Intuition on ATE estimation under unconfoundedness and overlap
The simplest solution to the fundamental problem of causal inference is to run a Randomized Controlled Trial (RCT). In an RCT, the treatment and control groups are balanced on average, meaning they are drawn from the same underlying distribution. In other words, the sample means $\bar{y}_0$ and $\bar{y}_1$ estimate the average outcomes under control and treatment for the exact same population
In reality, RCTs are often prohibitively expensive, meaning we frequently must rely on observational data. Unlike in an RCT, treatments in observational studies are not randomly assigned; they are simply observed. As a result, systematic differences usually exist between the treated and untreated groups—a problem known as confounding.

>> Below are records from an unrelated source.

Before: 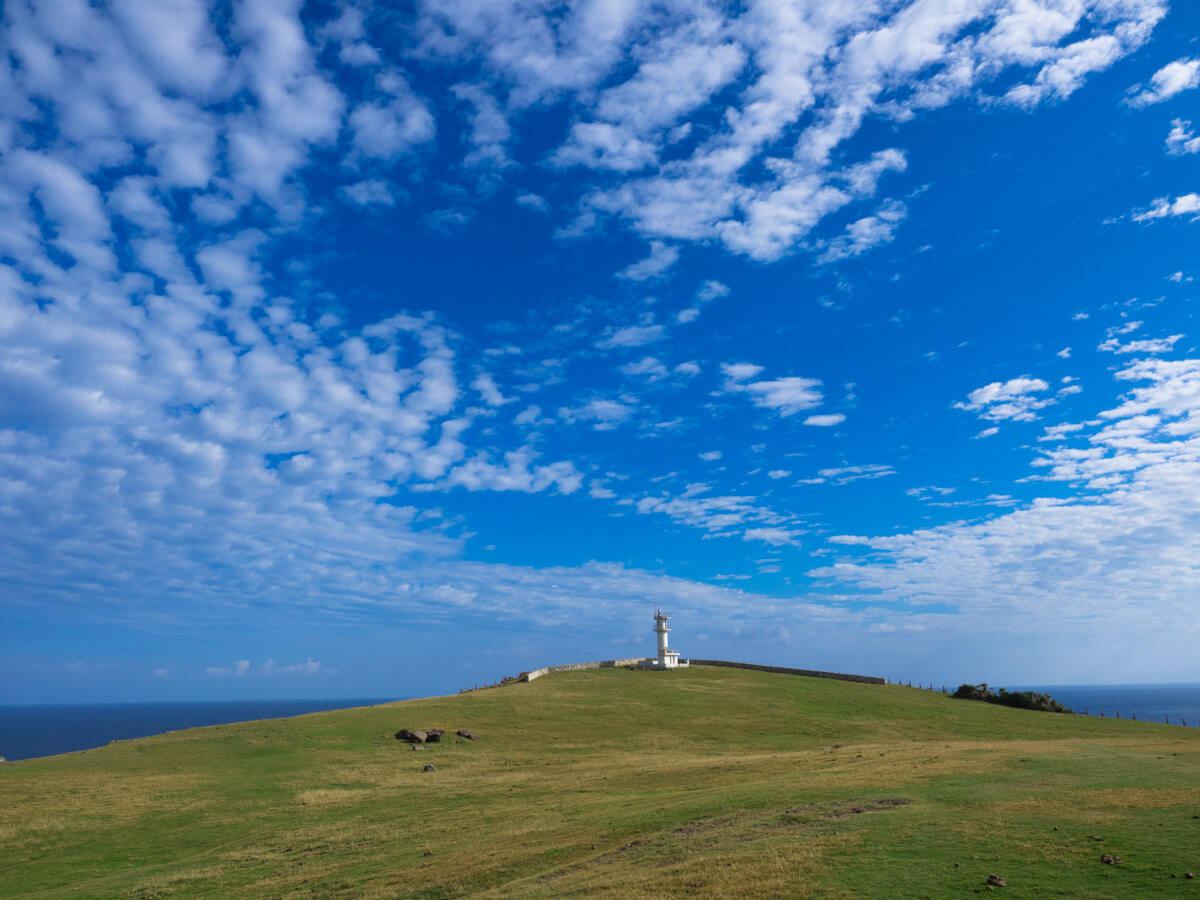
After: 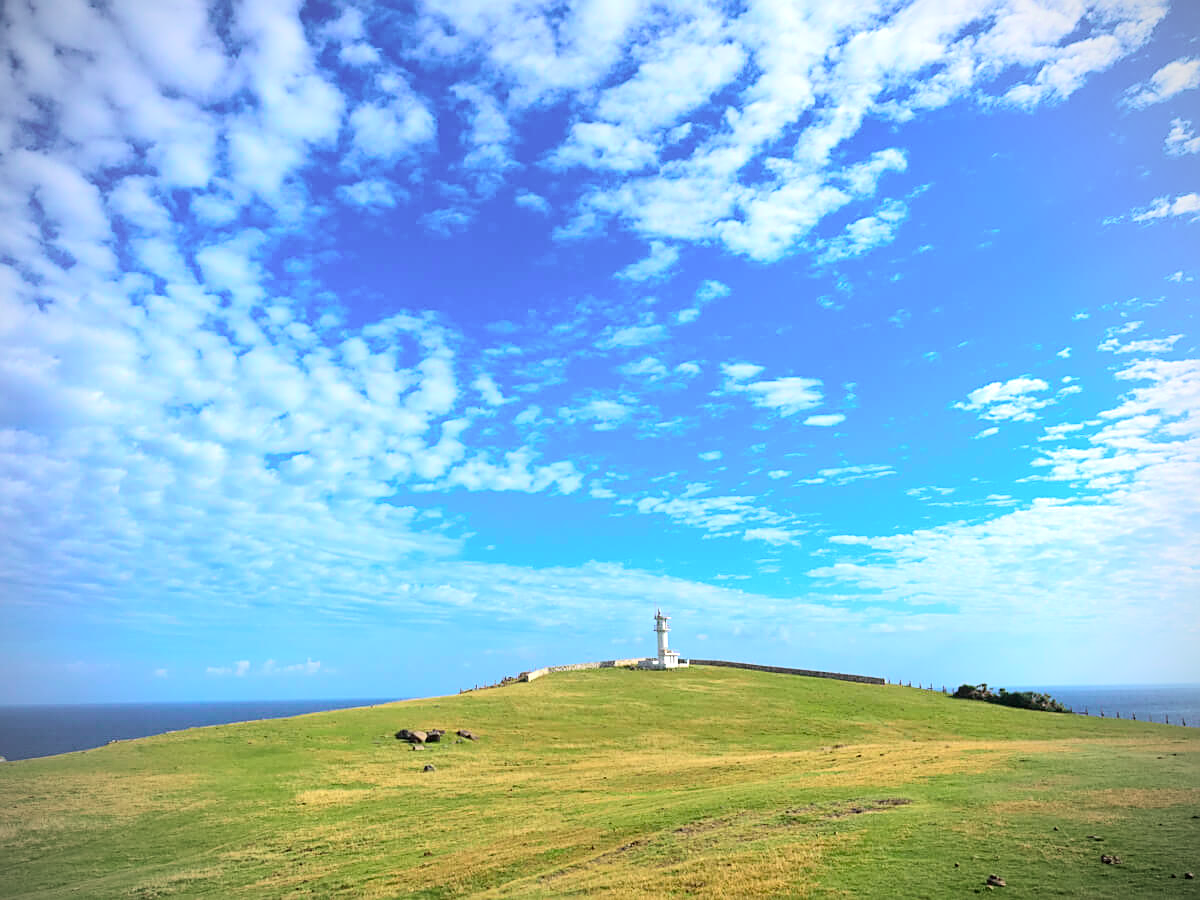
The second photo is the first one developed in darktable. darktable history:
tone curve: curves: ch0 [(0, 0.005) (0.103, 0.097) (0.18, 0.22) (0.4, 0.485) (0.5, 0.612) (0.668, 0.787) (0.823, 0.894) (1, 0.971)]; ch1 [(0, 0) (0.172, 0.123) (0.324, 0.253) (0.396, 0.388) (0.478, 0.461) (0.499, 0.498) (0.522, 0.528) (0.618, 0.649) (0.753, 0.821) (1, 1)]; ch2 [(0, 0) (0.411, 0.424) (0.496, 0.501) (0.515, 0.514) (0.555, 0.585) (0.641, 0.69) (1, 1)], color space Lab, independent channels, preserve colors none
vignetting: on, module defaults
sharpen: on, module defaults
exposure: black level correction 0, exposure 0.9 EV, compensate highlight preservation false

However, if certain assumptions are met, we can still estimate the Average Treatment Effect (ATE) from observational data. Doing so simply requires more sophisticated estimators, moving beyond a naive difference in means to methods like linear regression.
The key assumption is ignorability (also known as unconfoundedness). Intuitively, this means that instead of having a single randomized trial for the entire population, we essentially have a “mini-RCT” for every specific value of our observed covariates. Mathematically, this is expressed as conditional independence : \(Y^{(0)},Y^{(1)} \perp T \mid X\) This is a strong assumption! It requires that we haven’t missed any pre-treatment covariates (unobserved confounders) that affect both the treatment assignment and the outcome. However, if this assumption holds—alongside the positivity assumption—we can estimate the Average Treatment Effect (ATE) from observational data using linear regression.
While ignorability concerns the dependence structure of the data, our second requirement restricts the assignment probabilities. This assumption—known as positivity or overlap—requires that for every possible value of our covariates, we observe subjects in both the treatment and control groups. Mathematically, the probability of receiving treatment given the covariates must be strictly between zero and one: \(0 < P(T=1 \mid X=x) < 1\) for all $x$ in the support of $X$.
The final requirement for using linear regression in causal inference is that the model must be correctly specified. This means the underlying true data-generating process must follow this exact linear form: \(Y = D\theta_0 + X^\top b_0 + \varepsilon\) where the error term, $\varepsilon$, is independent of both the treatment $D$ and the covariates $X$. In other words, $D$ and $X$ must genuinely have a linear relationship with the outcome $Y$. Because this is an incredibly stringent and rarely realistic assumption, basic linear regression is often impractical for real-world causal inference. Instead, it serves primarily as a conceptual stepping stone for understanding more advanced methodologies.